-- Work instruction --
Restate the data exactly, with nothing altered.
** Opening Raw data block **
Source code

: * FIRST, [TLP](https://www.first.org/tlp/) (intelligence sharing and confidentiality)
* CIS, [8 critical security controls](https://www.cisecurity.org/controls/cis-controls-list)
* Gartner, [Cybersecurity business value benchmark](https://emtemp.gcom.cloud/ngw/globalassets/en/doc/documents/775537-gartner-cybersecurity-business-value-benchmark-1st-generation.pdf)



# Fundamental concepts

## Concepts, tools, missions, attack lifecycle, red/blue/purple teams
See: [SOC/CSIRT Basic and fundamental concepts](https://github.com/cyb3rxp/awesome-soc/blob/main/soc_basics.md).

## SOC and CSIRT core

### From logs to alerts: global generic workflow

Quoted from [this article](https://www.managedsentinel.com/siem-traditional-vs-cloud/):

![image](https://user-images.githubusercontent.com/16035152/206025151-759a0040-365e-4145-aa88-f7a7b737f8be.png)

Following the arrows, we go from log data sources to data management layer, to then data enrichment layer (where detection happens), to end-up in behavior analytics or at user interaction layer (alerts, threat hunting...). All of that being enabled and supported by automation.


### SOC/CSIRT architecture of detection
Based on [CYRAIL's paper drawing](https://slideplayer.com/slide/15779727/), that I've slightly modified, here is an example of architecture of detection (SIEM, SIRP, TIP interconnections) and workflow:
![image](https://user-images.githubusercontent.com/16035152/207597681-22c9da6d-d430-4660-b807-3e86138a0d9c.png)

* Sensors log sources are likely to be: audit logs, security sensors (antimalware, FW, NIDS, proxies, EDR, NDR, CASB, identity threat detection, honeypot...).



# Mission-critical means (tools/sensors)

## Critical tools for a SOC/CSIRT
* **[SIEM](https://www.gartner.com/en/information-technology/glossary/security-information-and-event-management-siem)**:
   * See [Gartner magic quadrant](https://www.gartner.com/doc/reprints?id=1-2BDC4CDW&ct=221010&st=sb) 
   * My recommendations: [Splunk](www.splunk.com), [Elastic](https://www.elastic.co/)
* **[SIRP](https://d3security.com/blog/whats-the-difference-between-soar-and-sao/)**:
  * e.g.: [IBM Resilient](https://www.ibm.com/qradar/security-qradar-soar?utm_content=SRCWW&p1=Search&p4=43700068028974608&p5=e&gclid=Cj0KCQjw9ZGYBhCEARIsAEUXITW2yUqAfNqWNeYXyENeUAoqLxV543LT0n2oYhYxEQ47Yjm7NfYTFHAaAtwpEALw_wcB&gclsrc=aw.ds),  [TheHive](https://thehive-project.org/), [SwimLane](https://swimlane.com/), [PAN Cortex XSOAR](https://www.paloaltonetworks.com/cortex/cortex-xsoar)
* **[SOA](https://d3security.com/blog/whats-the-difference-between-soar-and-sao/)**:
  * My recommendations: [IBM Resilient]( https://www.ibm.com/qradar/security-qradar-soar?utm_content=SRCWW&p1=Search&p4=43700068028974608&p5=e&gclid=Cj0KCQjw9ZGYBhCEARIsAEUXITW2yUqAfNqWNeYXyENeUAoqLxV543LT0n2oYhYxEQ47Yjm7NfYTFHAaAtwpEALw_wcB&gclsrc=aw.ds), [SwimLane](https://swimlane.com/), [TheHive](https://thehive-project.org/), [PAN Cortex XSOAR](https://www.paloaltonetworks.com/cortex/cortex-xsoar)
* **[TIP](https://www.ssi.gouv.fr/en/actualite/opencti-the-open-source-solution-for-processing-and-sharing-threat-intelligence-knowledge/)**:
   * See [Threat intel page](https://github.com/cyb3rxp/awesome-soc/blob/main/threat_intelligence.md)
** Closing Raw data block **
-- Result of this exercise --
Source code

: * FIRST, [TLP](https://www.first.org/tlp/) (intelligence sharing and confidentiality)
* CIS, [8 critical security controls](https://www.cisecurity.org/controls/cis-controls-list)
* Gartner, [Cybersecurity business value benchmark](https://emtemp.gcom.cloud/ngw/globalassets/en/doc/documents/775537-gartner-cybersecurity-business-value-benchmark-1st-generation.pdf)



# Fundamental concepts

## Concepts, tools, missions, attack lifecycle, red/blue/purple teams
See: [SOC/CSIRT Basic and fundamental concepts](https://github.com/cyb3rxp/awesome-soc/blob/main/soc_basics.md).

## SOC and CSIRT core

### From logs to alerts: global generic workflow

Quoted from [this article](https://www.managedsentinel.com/siem-traditional-vs-cloud/):

![image](https://user-images.githubusercontent.com/16035152/206025151-759a0040-365e-4145-aa88-f7a7b737f8be.png)

Following the arrows, we go from log data sources to data management layer, to then data enrichment layer (where detection happens), to end-up in behavior analytics or at user interaction layer (alerts, threat hunting...). All of that being enabled and supported by automation.


### SOC/CSIRT architecture of detection
Based on [CYRAIL's paper drawing](https://slideplayer.com/slide/15779727/), that I've slightly modified, here is an example of architecture of detection (SIEM, SIRP, TIP interconnections) and workflow:
![image](https://user-images.githubusercontent.com/16035152/207597681-22c9da6d-d430-4660-b807-3e86138a0d9c.png)

* Sensors log sources are likely to be: audit logs, security sensors (antimalware, FW, NIDS, proxies, EDR, NDR, CASB, identity threat detection, honeypot...).



# Mission-critical means (tools/sensors)

## Critical tools for a SOC/CSIRT
* **[SIEM](https://www.gartner.com/en/information-technology/glossary/security-information-and-event-management-siem)**:
   * See [Gartner magic quadrant](https://www.gartner.com/doc/reprints?id=1-2BDC4CDW&ct=221010&st=sb) 
   * My recommendations: [Splunk](www.splunk.com), [Elastic](https://www.elastic.co/)
* **[SIRP](https://d3security.com/blog/whats-the-difference-between-soar-and-sao/)**:
  * e.g.: [IBM Resilient](https://www.ibm.com/qradar/security-qradar-soar?utm_content=SRCWW&p1=Search&p4=43700068028974608&p5=e&gclid=Cj0KCQjw9ZGYBhCEARIsAEUXITW2yUqAfNqWNeYXyENeUAoqLxV543LT0n2oYhYxEQ47Yjm7NfYTFHAaAtwpEALw_wcB&gclsrc=aw.ds),  [TheHive](https://thehive-project.org/), [SwimLane](https://swimlane.com/), [PAN Cortex XSOAR](https://www.paloaltonetworks.com/cortex/cortex-xsoar)
* **[SOA](https://d3security.com/blog/whats-the-difference-between-soar-and-sao/)**:
  * My recommendations: [IBM Resilient]( https://www.ibm.com/qradar/security-qradar-soar?utm_content=SRCWW&p1=Search&p4=43700068028974608&p5=e&gclid=Cj0KCQjw9ZGYBhCEARIsAEUXITW2yUqAfNqWNeYXyENeUAoqLxV543LT0n2oYhYxEQ47Yjm7NfYTFHAaAtwpEALw_wcB&gclsrc=aw.ds), [SwimLane](https://swimlane.com/), [TheHive](https://thehive-project.org/), [PAN Cortex XSOAR](https://www.paloaltonetworks.com/cortex/cortex-xsoar)
* **[TIP](https://www.ssi.gouv.fr/en/actualite/opencti-the-open-source-solution-for-processing-and-sharing-threat-intelligence-knowledge/)**:
   * See [Threat intel page](https://github.com/cyb3rxp/awesome-soc/blob/main/threat_intelligence.md)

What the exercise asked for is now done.